» **Supplied records**:
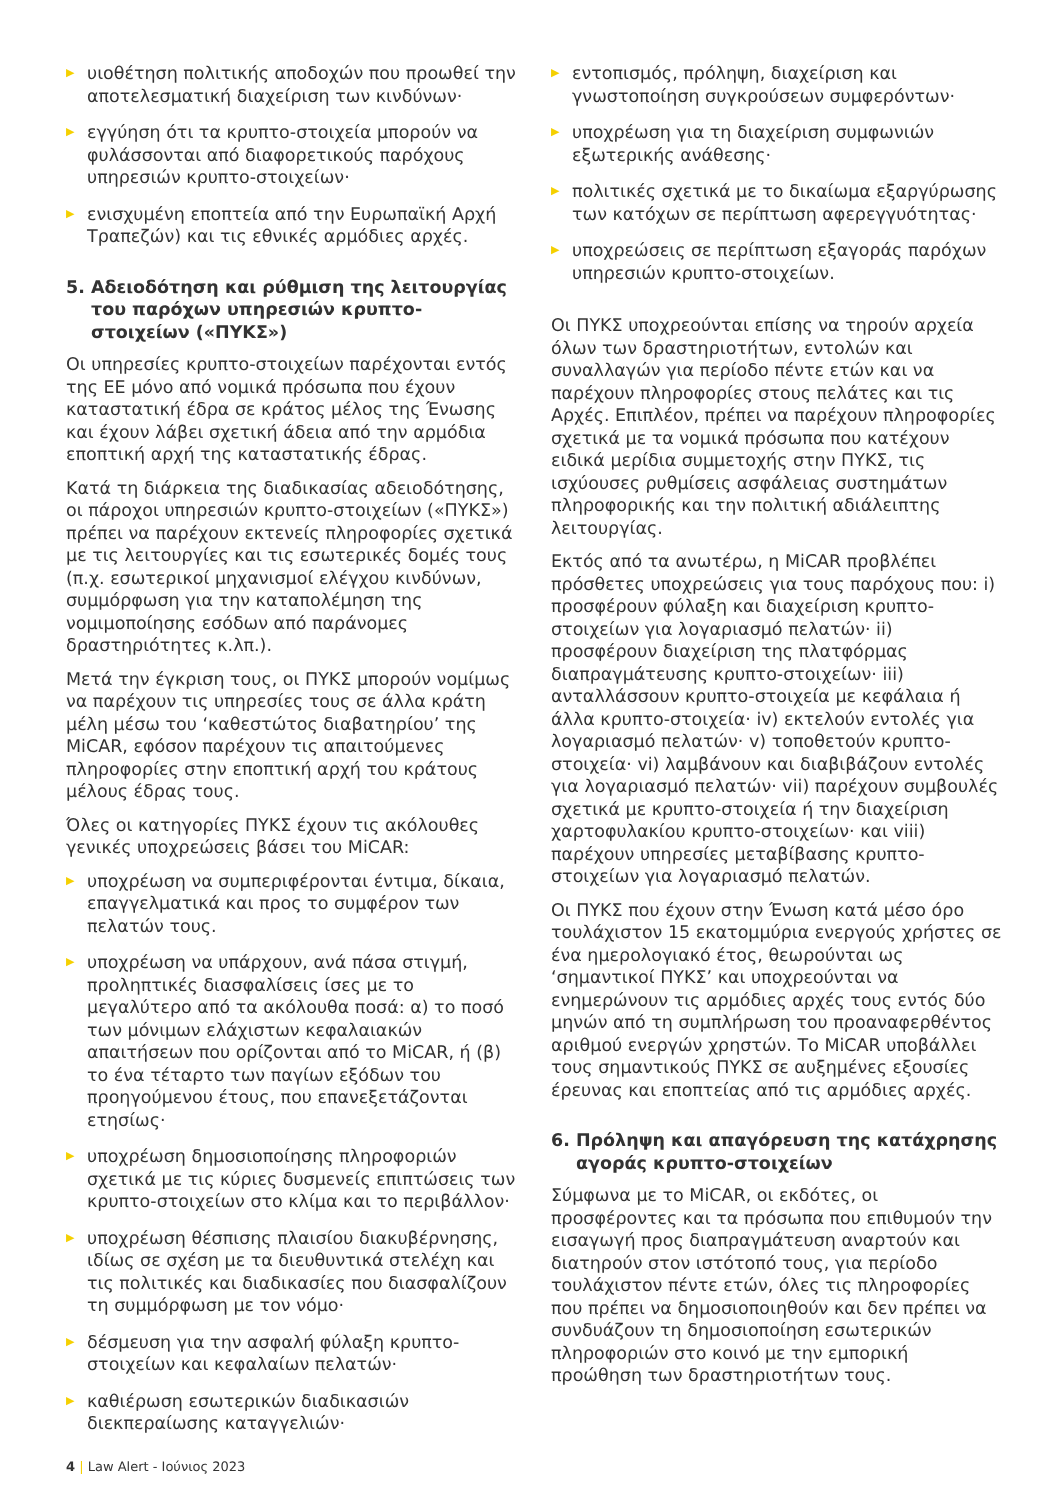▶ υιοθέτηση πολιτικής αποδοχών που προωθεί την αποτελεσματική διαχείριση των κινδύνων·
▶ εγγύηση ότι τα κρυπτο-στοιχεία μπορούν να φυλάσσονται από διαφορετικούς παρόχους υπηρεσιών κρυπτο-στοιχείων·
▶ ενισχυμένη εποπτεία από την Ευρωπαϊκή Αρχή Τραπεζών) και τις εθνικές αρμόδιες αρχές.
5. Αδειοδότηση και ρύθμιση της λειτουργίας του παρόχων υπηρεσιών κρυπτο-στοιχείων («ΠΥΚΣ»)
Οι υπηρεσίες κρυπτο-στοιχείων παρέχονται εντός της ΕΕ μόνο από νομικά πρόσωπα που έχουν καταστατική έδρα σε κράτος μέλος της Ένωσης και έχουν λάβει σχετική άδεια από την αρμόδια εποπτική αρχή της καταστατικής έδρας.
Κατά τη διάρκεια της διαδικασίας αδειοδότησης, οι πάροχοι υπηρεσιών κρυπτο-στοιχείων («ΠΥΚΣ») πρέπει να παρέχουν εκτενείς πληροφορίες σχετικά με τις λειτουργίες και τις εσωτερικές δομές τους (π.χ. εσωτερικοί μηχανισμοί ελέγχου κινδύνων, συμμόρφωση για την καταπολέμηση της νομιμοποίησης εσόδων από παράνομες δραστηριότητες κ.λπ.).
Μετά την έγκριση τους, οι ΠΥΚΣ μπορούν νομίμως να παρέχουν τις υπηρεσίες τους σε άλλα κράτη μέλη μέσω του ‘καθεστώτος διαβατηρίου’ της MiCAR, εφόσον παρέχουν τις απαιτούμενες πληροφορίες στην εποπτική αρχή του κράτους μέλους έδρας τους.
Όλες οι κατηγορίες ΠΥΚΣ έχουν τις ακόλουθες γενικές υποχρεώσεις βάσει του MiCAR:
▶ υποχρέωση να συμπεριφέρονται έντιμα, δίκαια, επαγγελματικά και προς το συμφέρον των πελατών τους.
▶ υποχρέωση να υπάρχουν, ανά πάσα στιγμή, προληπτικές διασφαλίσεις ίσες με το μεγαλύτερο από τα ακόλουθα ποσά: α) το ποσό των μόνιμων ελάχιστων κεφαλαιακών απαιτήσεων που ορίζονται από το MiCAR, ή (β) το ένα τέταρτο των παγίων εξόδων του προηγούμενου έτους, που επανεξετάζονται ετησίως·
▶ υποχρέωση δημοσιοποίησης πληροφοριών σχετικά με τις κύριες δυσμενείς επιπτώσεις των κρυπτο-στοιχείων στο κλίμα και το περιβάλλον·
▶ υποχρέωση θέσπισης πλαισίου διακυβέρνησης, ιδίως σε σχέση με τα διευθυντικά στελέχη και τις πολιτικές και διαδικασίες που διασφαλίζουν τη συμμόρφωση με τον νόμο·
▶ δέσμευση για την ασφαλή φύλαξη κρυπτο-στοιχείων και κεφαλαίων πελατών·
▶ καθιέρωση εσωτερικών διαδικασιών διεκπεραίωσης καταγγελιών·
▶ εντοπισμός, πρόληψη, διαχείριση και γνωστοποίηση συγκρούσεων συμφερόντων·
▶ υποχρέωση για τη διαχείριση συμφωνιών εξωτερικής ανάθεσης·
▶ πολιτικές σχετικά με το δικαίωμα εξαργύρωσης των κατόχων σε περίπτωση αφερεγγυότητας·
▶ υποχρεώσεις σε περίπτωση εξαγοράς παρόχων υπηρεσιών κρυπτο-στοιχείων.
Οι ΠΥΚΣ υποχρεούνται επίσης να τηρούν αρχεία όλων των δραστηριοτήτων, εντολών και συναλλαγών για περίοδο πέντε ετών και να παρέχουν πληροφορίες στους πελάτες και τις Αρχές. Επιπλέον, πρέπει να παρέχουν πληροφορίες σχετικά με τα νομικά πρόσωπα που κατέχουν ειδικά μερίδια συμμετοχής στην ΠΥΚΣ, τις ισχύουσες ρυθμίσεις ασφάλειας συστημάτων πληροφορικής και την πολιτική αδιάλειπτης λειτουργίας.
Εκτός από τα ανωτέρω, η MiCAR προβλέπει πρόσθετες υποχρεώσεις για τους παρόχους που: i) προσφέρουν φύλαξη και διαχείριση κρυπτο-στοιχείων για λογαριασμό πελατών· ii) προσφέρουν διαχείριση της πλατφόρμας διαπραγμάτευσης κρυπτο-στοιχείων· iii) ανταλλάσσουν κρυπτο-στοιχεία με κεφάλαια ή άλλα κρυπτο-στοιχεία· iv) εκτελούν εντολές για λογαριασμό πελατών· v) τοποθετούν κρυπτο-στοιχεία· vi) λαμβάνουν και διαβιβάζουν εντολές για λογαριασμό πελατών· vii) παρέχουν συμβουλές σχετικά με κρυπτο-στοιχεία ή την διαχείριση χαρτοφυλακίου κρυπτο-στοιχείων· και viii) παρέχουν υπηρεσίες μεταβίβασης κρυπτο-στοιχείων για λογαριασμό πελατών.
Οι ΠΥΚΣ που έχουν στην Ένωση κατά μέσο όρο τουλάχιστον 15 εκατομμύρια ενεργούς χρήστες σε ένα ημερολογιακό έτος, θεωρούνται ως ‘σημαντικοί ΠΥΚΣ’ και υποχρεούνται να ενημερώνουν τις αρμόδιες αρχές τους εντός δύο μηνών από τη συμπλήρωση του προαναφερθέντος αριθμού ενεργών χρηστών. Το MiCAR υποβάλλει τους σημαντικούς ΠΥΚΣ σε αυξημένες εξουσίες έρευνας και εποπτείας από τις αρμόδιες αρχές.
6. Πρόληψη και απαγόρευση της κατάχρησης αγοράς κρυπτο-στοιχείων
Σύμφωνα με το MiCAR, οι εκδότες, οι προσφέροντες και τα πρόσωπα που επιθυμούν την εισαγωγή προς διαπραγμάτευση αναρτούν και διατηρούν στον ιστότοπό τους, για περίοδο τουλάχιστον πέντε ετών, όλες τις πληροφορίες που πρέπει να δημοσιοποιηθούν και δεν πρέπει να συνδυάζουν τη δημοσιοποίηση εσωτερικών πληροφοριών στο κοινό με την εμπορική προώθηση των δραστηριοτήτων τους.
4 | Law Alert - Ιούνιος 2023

...

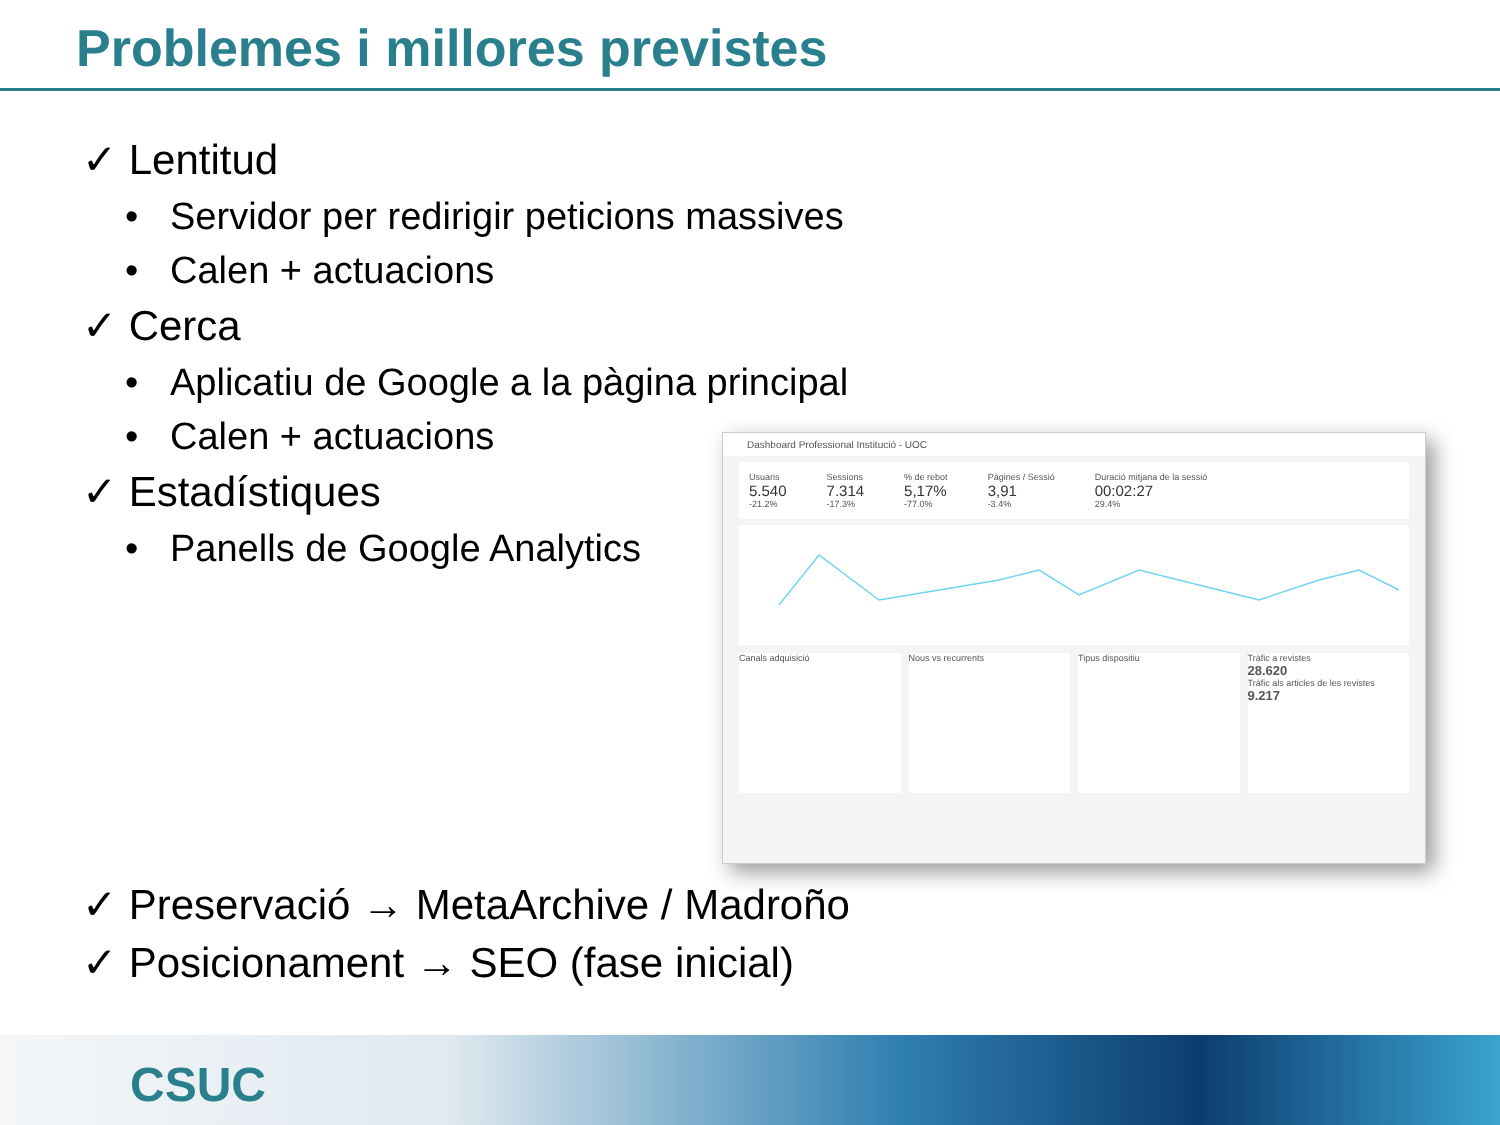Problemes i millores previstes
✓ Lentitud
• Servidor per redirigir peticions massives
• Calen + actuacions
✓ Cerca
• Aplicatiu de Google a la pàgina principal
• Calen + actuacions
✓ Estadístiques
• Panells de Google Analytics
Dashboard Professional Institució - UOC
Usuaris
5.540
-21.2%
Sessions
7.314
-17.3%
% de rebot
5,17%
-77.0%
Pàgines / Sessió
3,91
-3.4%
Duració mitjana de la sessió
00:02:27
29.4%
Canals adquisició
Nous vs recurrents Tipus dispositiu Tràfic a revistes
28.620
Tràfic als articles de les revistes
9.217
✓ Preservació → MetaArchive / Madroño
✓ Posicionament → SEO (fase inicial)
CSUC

» **Work order**:
Whenever the string "σχετικά" turns up in a line above, copy that line out.

» **Response**:
Κατά τη διάρκεια της διαδικασίας αδειοδότησης, οι πάροχοι υπηρεσιών κρυπτο-στοιχείων («ΠΥΚΣ») πρέπει να παρέχουν εκτενείς πληροφορίες σχετικά με τις λειτουργίες και τις εσωτερικές δομές τους (π.χ. εσωτερικοί μηχανισμοί ελέγχου κινδύνων, συμμόρφωση για την καταπολέμηση της νομιμοποίησης εσόδων από παράνομες δραστηριότητες κ.λπ.).
▶ υποχρέωση δημοσιοποίησης πληροφοριών σχετικά με τις κύριες δυσμενείς επιπτώσεις των κρυπτο-στοιχείων στο κλίμα και το περιβάλλον·
▶ πολιτικές σχετικά με το δικαίωμα εξαργύρωσης των κατόχων σε περίπτωση αφερεγγυότητας·
Οι ΠΥΚΣ υποχρεούνται επίσης να τηρούν αρχεία όλων των δραστηριοτήτων, εντολών και συναλλαγών για περίοδο πέντε ετών και να παρέχουν πληροφορίες στους πελάτες και τις Αρχές. Επιπλέον, πρέπει να παρέχουν πληροφορίες σχετικά με τα νομικά πρόσωπα που κατέχουν ειδικά μερίδια συμμετοχής στην ΠΥΚΣ, τις ισχύουσες ρυθμίσεις ασφάλειας συστημάτων πληροφορικής και την πολιτική αδιάλειπτης λειτουργίας.
Εκτός από τα ανωτέρω, η MiCAR προβλέπει πρόσθετες υποχρεώσεις για τους παρόχους που: i) προσφέρουν φύλαξη και διαχείριση κρυπτο-στοιχείων για λογαριασμό πελατών· ii) προσφέρουν διαχείριση της πλατφόρμας διαπραγμάτευσης κρυπτο-στοιχείων· iii) ανταλλάσσουν κρυπτο-στοιχεία με κεφάλαια ή άλλα κρυπτο-στοιχεία· iv) εκτελούν εντολές για λογαριασμό πελατών· v) τοποθετούν κρυπτο-στοιχεία· vi) λαμβάνουν και διαβιβάζουν εντολές για λογαριασμό πελατών· vii) παρέχουν συμβουλές σχετικά με κρυπτο-στοιχεία ή την διαχείριση χαρτοφυλακίου κρυπτο-στοιχείων· και viii) παρέχουν υπηρεσίες μεταβίβασης κρυπτο-στοιχείων για λογαριασμό πελατών.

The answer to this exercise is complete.